Angi: The 1990 Reds, stumbling on to a World Series title

From Cee Angi at The National Pastime Museum on September 4, 2016:

Following their 1990 World Series victory on the road in Oakland, the Reds celebrated in the clubhouse. In a rare display of humanness, owner Marge Schott jumped gleefully with Manager Lou Piniella. But that was classic Marge—a flash of warmth to make one wonder if maybe everyone had been wrong—after which she refused to buy the team a celebratory meal. The Reds had won the championship, but they weren’t going to Disney World. The winningest ballplayers in the world were headed for Burger King.

In that era, the Reds and Schott had not yet become the punch line they would become, but those who paid attention knew they were unrefined and unsophisticated— baseball’s own Clampett family—when compared to their contemporaries.

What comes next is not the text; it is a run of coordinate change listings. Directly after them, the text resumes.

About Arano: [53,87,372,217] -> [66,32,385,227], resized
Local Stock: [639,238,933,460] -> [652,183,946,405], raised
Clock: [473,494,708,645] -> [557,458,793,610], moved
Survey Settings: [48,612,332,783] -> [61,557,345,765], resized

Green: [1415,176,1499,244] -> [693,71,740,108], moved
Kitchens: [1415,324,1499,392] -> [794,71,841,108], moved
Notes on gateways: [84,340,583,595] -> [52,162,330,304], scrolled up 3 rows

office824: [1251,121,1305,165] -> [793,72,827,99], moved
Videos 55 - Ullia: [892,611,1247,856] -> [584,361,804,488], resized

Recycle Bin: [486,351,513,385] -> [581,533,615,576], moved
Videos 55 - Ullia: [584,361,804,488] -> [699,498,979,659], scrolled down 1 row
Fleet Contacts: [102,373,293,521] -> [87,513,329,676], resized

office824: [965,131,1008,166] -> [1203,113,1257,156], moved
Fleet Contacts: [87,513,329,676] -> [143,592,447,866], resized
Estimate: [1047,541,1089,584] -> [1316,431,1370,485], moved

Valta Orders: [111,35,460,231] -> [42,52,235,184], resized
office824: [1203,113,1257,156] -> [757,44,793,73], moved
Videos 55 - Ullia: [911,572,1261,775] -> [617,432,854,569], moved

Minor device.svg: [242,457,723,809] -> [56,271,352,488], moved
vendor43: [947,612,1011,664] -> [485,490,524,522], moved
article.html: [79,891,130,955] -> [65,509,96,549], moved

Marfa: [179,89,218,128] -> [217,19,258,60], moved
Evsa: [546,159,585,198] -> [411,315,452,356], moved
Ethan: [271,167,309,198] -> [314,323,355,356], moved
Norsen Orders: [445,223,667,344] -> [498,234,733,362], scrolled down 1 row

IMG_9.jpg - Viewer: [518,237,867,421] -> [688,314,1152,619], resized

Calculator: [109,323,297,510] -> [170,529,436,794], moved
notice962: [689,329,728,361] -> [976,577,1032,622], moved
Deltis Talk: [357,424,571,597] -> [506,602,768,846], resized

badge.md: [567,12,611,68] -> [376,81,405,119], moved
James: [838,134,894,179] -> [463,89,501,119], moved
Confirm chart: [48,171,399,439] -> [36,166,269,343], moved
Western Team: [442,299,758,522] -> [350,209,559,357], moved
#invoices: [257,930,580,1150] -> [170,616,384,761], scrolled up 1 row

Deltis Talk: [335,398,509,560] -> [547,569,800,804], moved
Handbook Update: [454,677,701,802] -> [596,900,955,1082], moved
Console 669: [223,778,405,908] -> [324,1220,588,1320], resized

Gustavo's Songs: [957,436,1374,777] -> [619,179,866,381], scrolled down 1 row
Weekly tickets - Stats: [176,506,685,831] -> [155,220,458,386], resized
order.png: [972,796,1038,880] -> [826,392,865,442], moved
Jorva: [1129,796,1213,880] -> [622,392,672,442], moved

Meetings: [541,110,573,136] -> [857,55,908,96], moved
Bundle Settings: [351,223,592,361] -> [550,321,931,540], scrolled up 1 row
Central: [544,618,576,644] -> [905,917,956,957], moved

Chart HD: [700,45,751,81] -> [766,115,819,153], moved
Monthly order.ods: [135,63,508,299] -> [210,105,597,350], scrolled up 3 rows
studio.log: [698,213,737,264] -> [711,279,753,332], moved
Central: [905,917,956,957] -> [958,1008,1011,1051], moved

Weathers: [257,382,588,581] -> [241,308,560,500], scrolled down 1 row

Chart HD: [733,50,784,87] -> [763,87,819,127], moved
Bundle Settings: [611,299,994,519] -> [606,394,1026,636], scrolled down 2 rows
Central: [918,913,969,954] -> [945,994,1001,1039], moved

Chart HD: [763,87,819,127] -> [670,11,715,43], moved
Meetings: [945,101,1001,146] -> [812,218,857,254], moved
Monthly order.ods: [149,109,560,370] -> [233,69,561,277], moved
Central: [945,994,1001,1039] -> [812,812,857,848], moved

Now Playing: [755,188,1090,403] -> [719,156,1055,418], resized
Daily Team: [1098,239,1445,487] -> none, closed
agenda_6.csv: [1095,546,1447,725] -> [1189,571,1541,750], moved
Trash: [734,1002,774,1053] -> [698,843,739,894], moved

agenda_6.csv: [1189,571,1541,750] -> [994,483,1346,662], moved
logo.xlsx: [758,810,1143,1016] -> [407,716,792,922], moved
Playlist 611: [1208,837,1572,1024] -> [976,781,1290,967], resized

To some the burgers may seem excusable—attributable to an old lady who didn’t see the value in supplying 40 men with steak. But as was the way with Schott, when something small seemed forgivable, it was trumped by something that could not be absolved.

In the final game of the World Series, outfielder Eric Davis lacerated a kidney and had to have emergency surgery in Oakland. No one from the front office, not even Piniella, called to check on him. Once stabilized, the doctors agreed that Davis could return to Cincinnati for care in a local hospital, but to fly he would need a chartered plane in which he could stay in a hospital bed and have a team of doctors and nurses travel with him.

“The team will fly me back,” Davis told his doctors, assuming he’d be treated like royalty by the team and the city since he had been integral to their World Series victory. However, when he called to make arrangements, the team refused to pay for his return. They offered a litany of excuses, including that they didn’t know where to get a plane. Davis arranged a plane himself and sent the bill to Schott, which stirred up controversy once the media found out about it. In a press conference at the hospital in Cincinnati, Davis told the media, “If I were a dog, I would have gotten more care, and that’s the truth.”